## Assigned task 1
According to the passage on vibecoding, what reason is given for vibecoding 80% of features while manually writing the critical 20%?
## Assigned task 2
From the passage on vibecoding, set down word for word the part that opens with the words containing "Signs You Need" and closes with "just solid fundamentals.".

## Passage
Most vibecoded projects have all three zones. That’s normal. Just know which zone you’re in.

When to Stop Vibecoding and Learn

There’s a point where vibecoding becomes a crutch. Here’s how to recognize it:

Signs You Need to Learn the Underlying Tech

  • You can’t debug without AI. If every error sends you to the AI instead of the docs, you’re too dependent.
  • You’re prompting in circles. Asking the same question different ways because you don’t understand the answer.
  • Your architecture is AI-shaped, not problem-shaped. Building features around what’s easy to prompt rather than what users need.
  • Security is an afterthought. You don’t understand the security implications of your AI’s suggestions.
  • You can’t explain your code in a job interview. (If that matters to you.)

What to Actually Learn

You don’t need to learn everything. Focus on:

  1. Your primary language’s fundamentals. Variables, functions, control flow, error handling. Not PhD-level — just solid fundamentals.
  2. How HTTP works. Request/response, status codes, headers. Essential for web development.
  3. Basic SQL. SELECT, JOIN, WHERE, INSERT, UPDATE. You’re using a database — understand it.
  4. Authentication concepts. Sessions, tokens, hashing. Don’t just use auth libraries blindly.
  5. Git beyond push/pull. Branching, merging, reverting. You’ll need these when things go wrong.

The 80/20 Approach

Vibecode 80% of your features. Manually write the 20% that’s critical: auth, payments, data handling. This gives you speed and understanding where it matters.

Architecture Patterns That Work Well with AI

Some architectures are naturally more AI-friendly than others.

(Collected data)
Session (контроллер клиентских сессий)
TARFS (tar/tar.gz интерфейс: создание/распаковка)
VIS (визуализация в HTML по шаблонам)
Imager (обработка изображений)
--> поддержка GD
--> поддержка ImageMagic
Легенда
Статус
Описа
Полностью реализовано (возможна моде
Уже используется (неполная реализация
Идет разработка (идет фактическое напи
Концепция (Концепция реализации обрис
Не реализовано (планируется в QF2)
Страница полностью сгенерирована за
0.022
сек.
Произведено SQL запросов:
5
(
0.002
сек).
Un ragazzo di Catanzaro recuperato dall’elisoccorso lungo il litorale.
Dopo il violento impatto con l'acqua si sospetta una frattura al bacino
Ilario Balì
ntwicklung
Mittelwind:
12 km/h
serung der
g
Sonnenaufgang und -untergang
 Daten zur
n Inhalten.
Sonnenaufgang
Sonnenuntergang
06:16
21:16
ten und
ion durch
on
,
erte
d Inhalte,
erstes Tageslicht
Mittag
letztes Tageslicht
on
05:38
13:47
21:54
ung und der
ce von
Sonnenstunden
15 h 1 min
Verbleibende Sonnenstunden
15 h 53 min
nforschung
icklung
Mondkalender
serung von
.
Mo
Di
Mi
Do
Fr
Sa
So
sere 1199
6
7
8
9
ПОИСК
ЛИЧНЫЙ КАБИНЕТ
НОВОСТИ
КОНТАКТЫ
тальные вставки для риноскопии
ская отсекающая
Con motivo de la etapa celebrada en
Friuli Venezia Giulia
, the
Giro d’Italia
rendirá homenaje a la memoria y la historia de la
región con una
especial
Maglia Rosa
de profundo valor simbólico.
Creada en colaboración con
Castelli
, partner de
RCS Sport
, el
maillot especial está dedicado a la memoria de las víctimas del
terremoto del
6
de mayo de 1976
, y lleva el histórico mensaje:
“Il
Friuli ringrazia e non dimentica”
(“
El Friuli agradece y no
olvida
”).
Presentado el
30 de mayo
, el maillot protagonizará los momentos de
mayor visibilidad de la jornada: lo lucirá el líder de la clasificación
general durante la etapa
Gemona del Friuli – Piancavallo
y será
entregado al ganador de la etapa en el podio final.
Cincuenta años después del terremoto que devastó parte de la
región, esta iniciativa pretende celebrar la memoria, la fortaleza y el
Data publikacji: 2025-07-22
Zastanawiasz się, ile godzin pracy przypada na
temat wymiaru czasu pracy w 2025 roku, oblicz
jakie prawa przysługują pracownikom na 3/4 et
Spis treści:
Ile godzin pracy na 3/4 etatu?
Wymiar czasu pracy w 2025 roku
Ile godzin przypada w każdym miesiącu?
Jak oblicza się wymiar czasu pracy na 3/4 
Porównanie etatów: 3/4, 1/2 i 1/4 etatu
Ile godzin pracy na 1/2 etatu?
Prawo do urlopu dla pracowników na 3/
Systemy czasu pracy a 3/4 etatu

==

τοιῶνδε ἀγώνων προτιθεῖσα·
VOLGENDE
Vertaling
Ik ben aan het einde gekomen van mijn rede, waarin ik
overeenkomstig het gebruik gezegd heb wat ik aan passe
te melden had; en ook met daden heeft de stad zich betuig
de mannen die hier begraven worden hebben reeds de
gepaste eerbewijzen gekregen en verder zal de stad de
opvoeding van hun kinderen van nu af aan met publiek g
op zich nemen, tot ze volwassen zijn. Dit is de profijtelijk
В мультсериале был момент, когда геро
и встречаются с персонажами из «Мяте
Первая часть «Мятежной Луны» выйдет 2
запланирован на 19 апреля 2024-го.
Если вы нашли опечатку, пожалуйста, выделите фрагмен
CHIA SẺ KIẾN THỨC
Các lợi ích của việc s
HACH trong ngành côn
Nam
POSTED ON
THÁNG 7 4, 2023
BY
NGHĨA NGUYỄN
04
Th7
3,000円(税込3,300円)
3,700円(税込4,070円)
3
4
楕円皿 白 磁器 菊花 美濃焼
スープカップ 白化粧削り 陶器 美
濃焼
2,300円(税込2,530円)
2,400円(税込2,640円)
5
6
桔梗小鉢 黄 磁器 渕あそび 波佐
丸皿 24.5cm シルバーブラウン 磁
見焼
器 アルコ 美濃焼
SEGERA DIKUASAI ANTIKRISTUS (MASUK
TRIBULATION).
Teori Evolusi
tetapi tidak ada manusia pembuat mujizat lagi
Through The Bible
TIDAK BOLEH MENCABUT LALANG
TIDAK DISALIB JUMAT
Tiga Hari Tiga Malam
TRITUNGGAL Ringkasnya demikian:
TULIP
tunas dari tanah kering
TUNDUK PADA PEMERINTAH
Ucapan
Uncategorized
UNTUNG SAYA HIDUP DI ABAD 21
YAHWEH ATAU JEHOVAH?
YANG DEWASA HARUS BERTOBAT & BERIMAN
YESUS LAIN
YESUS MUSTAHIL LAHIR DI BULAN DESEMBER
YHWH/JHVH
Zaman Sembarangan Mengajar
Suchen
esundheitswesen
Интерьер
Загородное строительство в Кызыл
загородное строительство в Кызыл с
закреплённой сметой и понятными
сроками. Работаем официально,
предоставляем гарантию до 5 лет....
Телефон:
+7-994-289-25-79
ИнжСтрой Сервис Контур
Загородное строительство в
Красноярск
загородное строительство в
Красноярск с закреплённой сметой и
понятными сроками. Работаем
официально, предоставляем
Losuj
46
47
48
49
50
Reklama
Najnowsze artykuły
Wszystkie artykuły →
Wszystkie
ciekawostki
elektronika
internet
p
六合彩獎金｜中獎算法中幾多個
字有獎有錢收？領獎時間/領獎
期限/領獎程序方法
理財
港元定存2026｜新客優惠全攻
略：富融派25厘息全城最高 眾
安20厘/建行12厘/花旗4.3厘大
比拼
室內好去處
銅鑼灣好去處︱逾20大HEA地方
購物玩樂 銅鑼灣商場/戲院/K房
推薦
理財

--

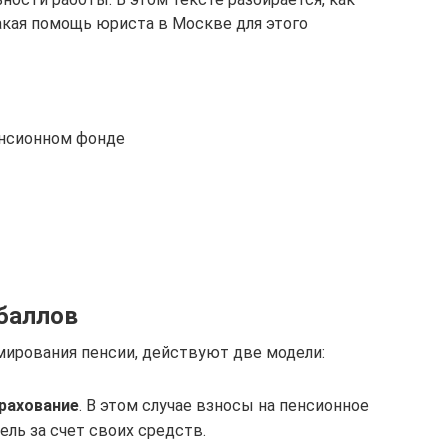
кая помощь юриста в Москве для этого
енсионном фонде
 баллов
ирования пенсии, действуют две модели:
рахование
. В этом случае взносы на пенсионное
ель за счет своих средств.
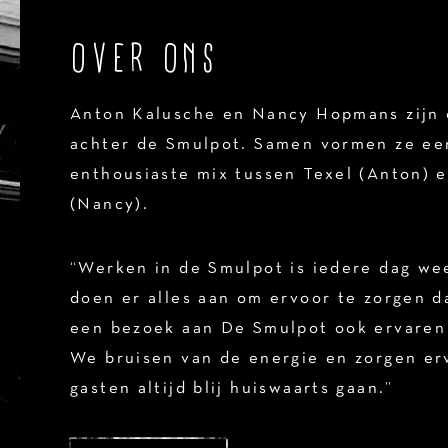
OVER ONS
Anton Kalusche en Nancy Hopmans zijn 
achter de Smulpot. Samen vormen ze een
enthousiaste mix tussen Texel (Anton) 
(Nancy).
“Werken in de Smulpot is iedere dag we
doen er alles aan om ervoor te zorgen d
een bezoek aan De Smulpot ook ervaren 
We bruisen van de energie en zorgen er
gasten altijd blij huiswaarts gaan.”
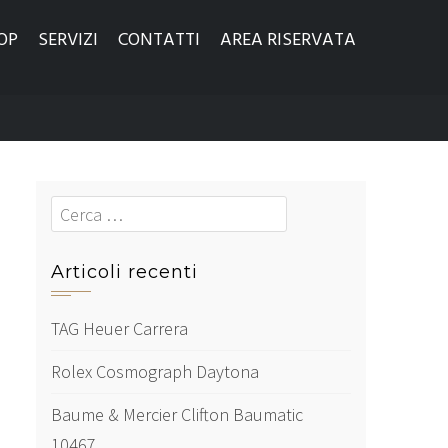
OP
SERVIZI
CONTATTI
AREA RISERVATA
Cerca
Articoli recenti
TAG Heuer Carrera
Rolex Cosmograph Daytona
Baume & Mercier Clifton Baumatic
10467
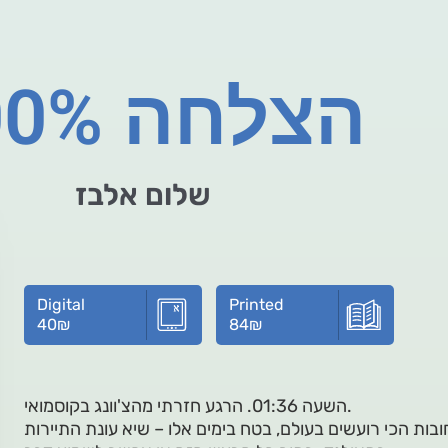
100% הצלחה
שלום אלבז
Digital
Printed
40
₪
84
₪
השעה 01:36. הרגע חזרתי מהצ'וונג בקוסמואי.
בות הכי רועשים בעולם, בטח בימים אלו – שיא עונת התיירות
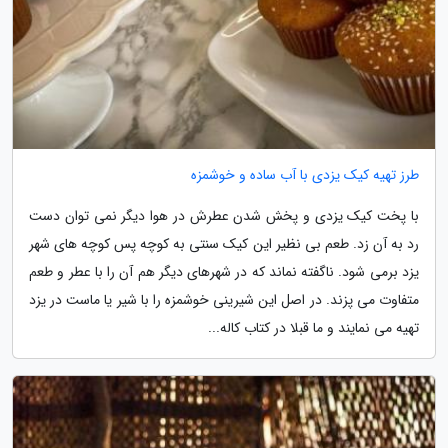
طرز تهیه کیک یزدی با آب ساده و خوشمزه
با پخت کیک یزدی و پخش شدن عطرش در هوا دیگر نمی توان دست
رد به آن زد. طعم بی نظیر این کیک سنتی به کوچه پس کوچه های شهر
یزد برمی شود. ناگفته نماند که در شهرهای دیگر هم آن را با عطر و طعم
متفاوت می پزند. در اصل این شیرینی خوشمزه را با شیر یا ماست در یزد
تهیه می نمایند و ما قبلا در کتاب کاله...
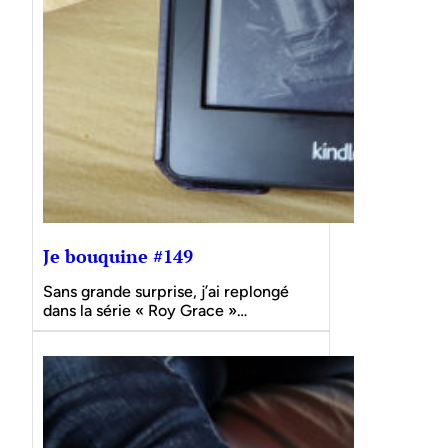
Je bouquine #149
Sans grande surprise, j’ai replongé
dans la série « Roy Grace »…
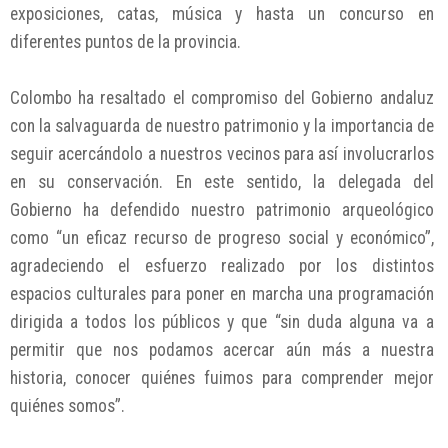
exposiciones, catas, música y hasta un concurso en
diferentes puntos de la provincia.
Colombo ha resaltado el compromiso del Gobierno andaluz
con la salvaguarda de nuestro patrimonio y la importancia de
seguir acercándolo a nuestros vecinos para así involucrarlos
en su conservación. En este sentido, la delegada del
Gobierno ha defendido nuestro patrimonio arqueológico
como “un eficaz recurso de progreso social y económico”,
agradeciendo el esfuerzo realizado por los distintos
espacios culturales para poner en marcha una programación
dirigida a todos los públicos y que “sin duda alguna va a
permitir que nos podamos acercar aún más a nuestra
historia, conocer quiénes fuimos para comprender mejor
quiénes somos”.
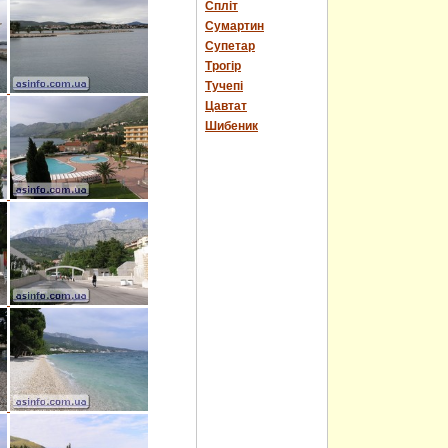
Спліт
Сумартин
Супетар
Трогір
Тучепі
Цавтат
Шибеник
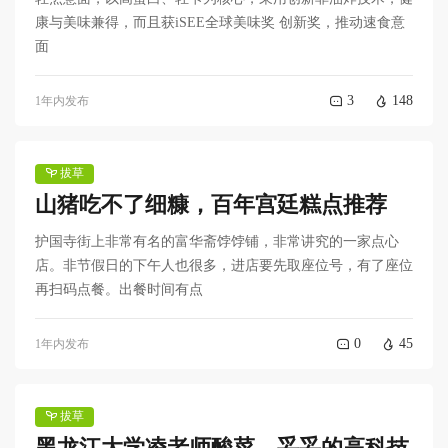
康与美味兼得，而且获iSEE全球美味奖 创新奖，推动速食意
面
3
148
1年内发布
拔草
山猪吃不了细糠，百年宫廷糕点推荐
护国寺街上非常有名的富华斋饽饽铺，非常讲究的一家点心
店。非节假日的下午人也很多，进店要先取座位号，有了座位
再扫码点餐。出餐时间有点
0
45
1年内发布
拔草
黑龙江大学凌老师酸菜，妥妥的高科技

## Problem solution 1
The passage says this split gives you speed and also understanding where it matters. The manually written 20% covers the critical parts: auth, payments, and data handling.

## Problem solution 2
Signs You Need to Learn the Underlying Tech

  • You can’t debug without AI. If every error sends you to the AI instead of the docs, you’re too dependent.
  • You’re prompting in circles. Asking the same question different ways because you don’t understand the answer.
  • Your architecture is AI-shaped, not problem-shaped. Building features around what’s easy to prompt rather than what users need.
  • Security is an afterthought. You don’t understand the security implications of your AI’s suggestions.
  • You can’t explain your code in a job interview. (If that matters to you.)

What to Actually Learn

You don’t need to learn everything. Focus on:

  1. Your primary language’s fundamentals. Variables, functions, control flow, error handling. Not PhD-level — just solid fundamentals.